Кальверо смиренно склонил голову.
– Хорошо… я согласен… делать все так, как вы считаете лучшим.
– Ну, вот это другой разговор! – обрадовался Редферн. – Контракты еще не подписаны, но как только все будет готово, я дам вам знать – надеюсь, в течение недели. Но самое главное, – сказал он и положил руку на плечо Кальверо, – не волнуйтесь.
Кальверо медленно зашагал к двери, а Редферн последовал за ним. Кальверо вдруг обернулся:
– А что, если… Раз мое имя уже ничего не значит… Я не буду под ним выступать? Возьму себе другое имя.
– Отличная идея! – с воодушевлением отозвался Редферн.
Когда Кальверо подходил к дому миссис Олсоп, его уныния уже как не бывало. Входя с улицы, в дверях он столкнулся с доктором, который только что осмотрел Терри.
– Как она? – спросил Кальверо.
– Отлично. Если говорить об отравлении, то она почти полностью оправилась. Но возникло другое осложнение. Ее перестали слушаться ноги.
– Это серьезно?
Врач скривился.
– Это типичный случай психоанестезии[22]
.– А что это такое? – спросил Кальверо.
– Форма истерии, которая внешне проявляется как паралич. Причина – чисто психологическая. Происходит что-то вроде короткого замыкания нервов, которые соединяют ноги с головой. Это состояние больная вызывает сама. Некоторые считают, что это своего рода бессознательное самоубийство. Подсознательно она уже отказалась от жизни – и потому превратилась в калеку.

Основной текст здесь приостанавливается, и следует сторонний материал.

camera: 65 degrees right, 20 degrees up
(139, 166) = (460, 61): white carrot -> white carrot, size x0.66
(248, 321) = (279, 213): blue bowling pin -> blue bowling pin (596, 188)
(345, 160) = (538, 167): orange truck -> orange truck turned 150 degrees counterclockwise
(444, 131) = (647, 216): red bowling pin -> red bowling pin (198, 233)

– И долго может длиться такое состояние? – спросил Кальверо.
Врач немного подумал.
– Всю жизнь – если ничего с этим не делать… Это зависит от нее самой – от того, хочет она выздоравливать или нет.
– Я уверен, что хочет.
– На первый взгляд – пожалуй, – сказал доктор, – но в глубине души она уже распрощалась с жизнью, отвергла ее. А теперь ей нужно снова совершить усилие и вернуться к жизни. Прежде всего она сама должна помочь себе. И вы тоже можете помочь ей. Внушите ей желание жить – пробудите в ней интерес к жизни. Она говорит, что была балериной. Так напомните ей об искусстве – пробудите в ней эстетическое чувство. Это очень важный жизненный стимул[23]

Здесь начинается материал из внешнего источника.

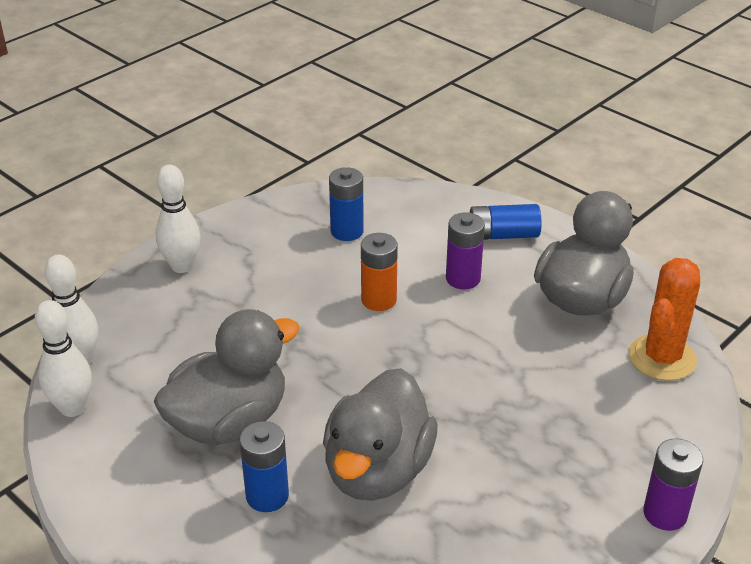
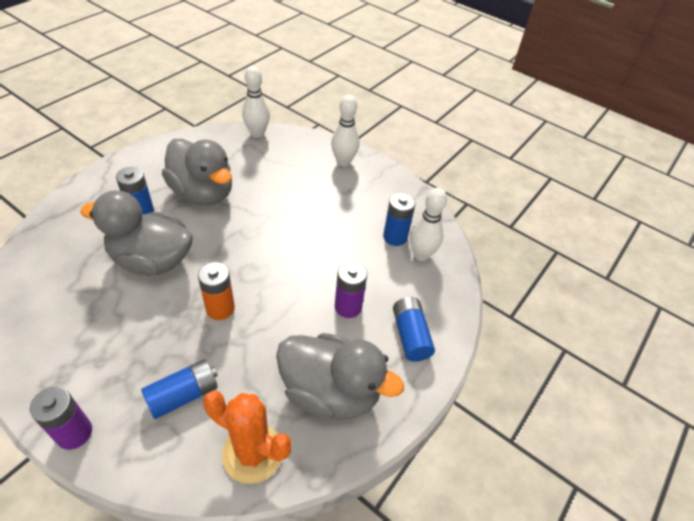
camera: 80 degrees right, 10 degrees up
(72, 408) = (220, 136): white bowling pin -> white bowling pin (421, 255)
(379, 300) = (318, 257): orange battery -> orange battery (220, 308)
(600, 418) = (183, 395): none -> blue battery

.В тот вечер Терри рассказала Кальверо почти всю свою жизнь. Рассказала о детстве, о сестре, из-за которой испытала столько унижения и стыда. Рассказала романтическую историю, которую сама нафантазировала: о молодом композиторе и о событиях, которые произошли потом, вплоть до попытки самоубийства.
– Я вышла из больницы еще очень слабой, мне было страшно тоскливо. И тут я увидела афишу: в Альберт-холле собирались исполнять новую симфонию Эрнеста Невилла. Я пошла на этот концерт. Его музыка очень странно на меня подействовала. Она как будто подсказывала, как разгадать загадку моей жизни. И мне захотелось одиночества. В этой музыке была какая-то неосязаемая красота – такой покой, какого я никогда не знала. После концерта я встретила композитора, мы коротко поговорили, в сущности, ни о чем. Я была внутренне вымотана. Мне хотелось уснуть… забыть обо всем… обо всем. Остальное вы знаете.

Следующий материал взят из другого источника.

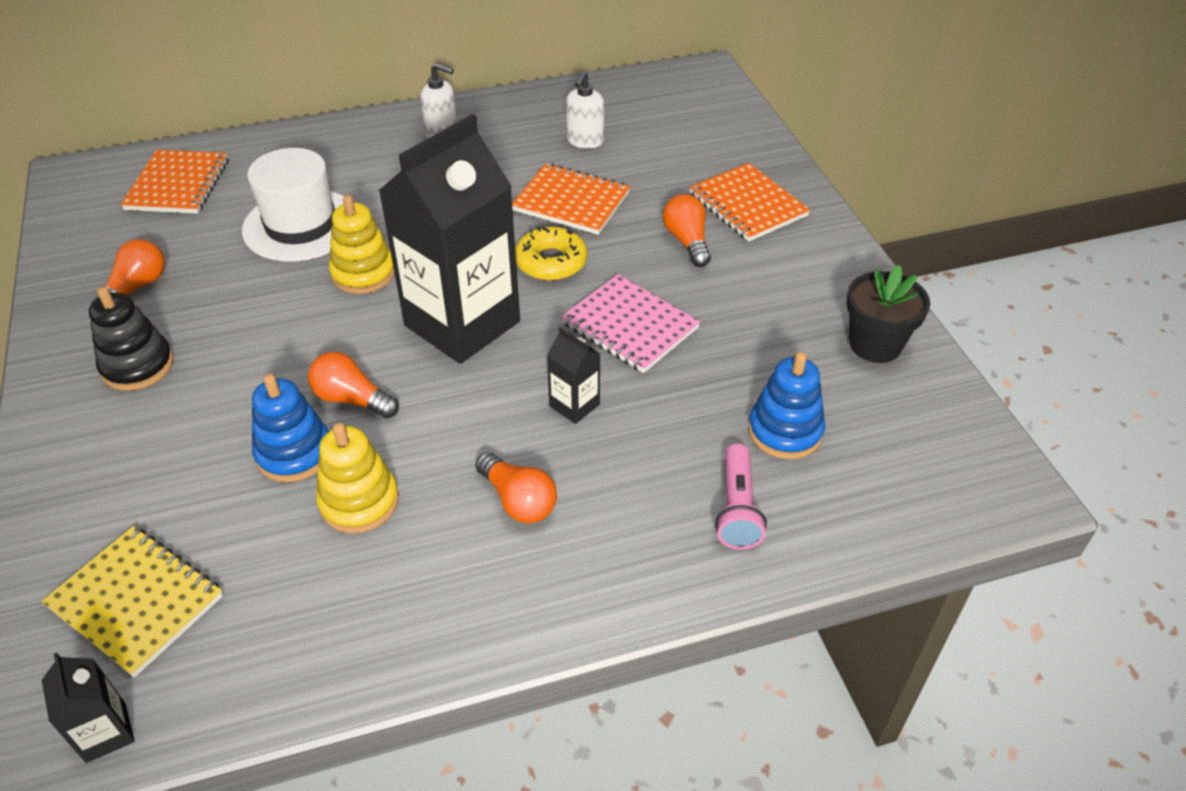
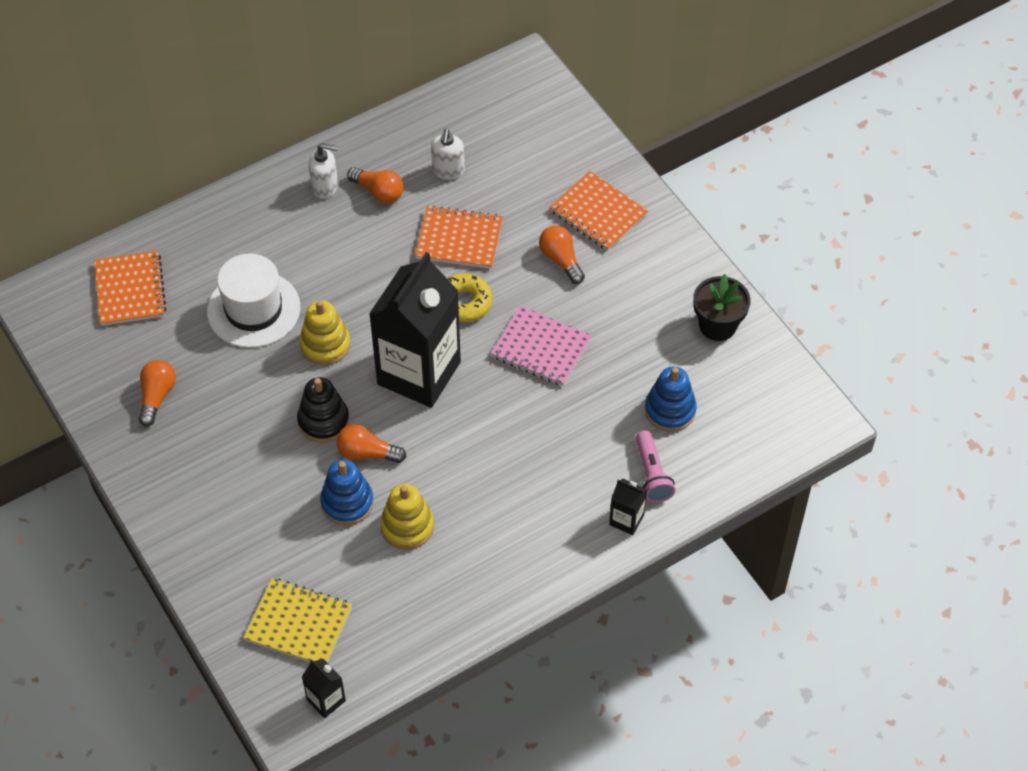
camera: 15 degrees left, 10 degrees up
(137, 366) = (199, 462): black stacking toy -> black stacking toy (323, 421)
(518, 500) = (510, 501): orange light bulb -> orange light bulb (378, 192)
(574, 405) = (523, 422): black carton -> black carton (626, 520)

– Вполне ясно только то, что вас мучает чувство вины из-за сестры. А все остальное – это просто пессимизм юности. Вы его преодолеете.
Терри задумалась.
– Знаете… Иногда на меня находит такое настроение – мне кажется, что все на свете тщетно… И цветы, и музыка… Вся жизнь – сплошная пустота без малейшего смысла.
– Я вам не верю. Просто в вас говорят чувство вины, стыд, смирение и тому подобная мелкая чепуха, – яростно возразил Кальверо. – Смысл жизни гораздо глубже, чем добродетель вашей сестры. Это и красота! И вдохновение! Радость и счастье! И все это умещается внутри вот этой маленькой игрушки, – тут он прикасается пальцем к своему лбу, – и зависит от того, как вы с ней обращаетесь… Вы действительно хотите жить, правда?
– Да, конечно.
– Вы хотите снова танцевать?
– Конечно.
– И хотите снова встретить того молодого композитора?
– Коне… С чего вы это взяли?
– Ага! Вот видите! Еще один пунктик! И все-таки вы еще встретите его… Я даже вижу, как все это будет происходить. Вы будете в зените славы, – заговорил он каким-то особым тоном, – станете знаменитой прима-балериной, будете жить в Мейфэре. И горничная принесет вам его визитную карточку, а вы не вспомните, кто он такой.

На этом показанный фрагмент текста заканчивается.